**WORK REQUIRED**
From each of the entries below, pull out the text read from the pages and copy it word for word, line by line. Leave the pictures out of your answer.
DATA EXTRACTS START
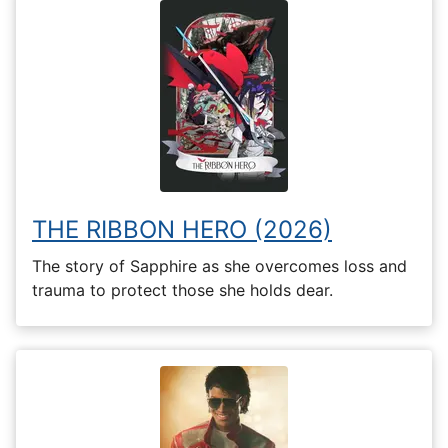
THE RIBBON HERO (2026)
The story of Sapphire as she overcomes loss and
trauma to protect those she holds dear.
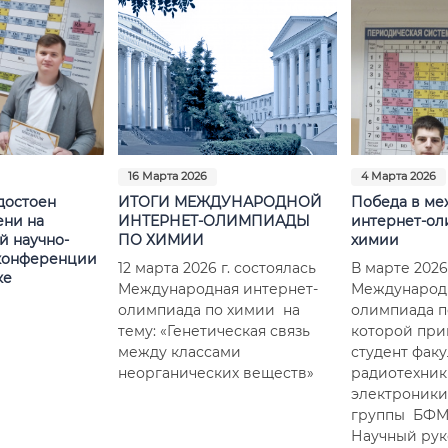
16 Марта 2026
4 Марта 2026
достоен
ИТОГИ МЕЖДУНАРОДНОЙ
Победа в м
ени на
ИНТЕРНЕТ-ОЛИМПИАДЫ
интернет-ол
 научно-
ПО ХИМИИ
химии
конференции
12 марта 2026 г. состоялась
В марте 2026
ке
Международная интернет-
Международн
олимпиада по химии на
олимпиада п
тему: «Генетическая связь
которой при
между классами
студент факу
неорганических веществ»
радиотехник
электроник
группы БФМ-
Научный рук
DATA EXTRACTS END
**OUTPUT OF THE EXERCISE**
THE RIBBON HERO (2026)
The story of Sapphire as she overcomes loss and
trauma to protect those she holds dear.
16 Марта 2026
4 Марта 2026
достоен
ИТОГИ МЕЖДУНАРОДНОЙ
Победа в м
ени на
ИНТЕРНЕТ-ОЛИМПИАДЫ
интернет-ол
 научно-
ПО ХИМИИ
химии
конференции
12 марта 2026 г. состоялась
В марте 2026
ке
Международная интернет-
Международн
олимпиада по химии на
олимпиада п
тему: «Генетическая связь
которой при
между классами
студент факу
неорганических веществ»
радиотехник
электроник
группы БФМ-
Научный рук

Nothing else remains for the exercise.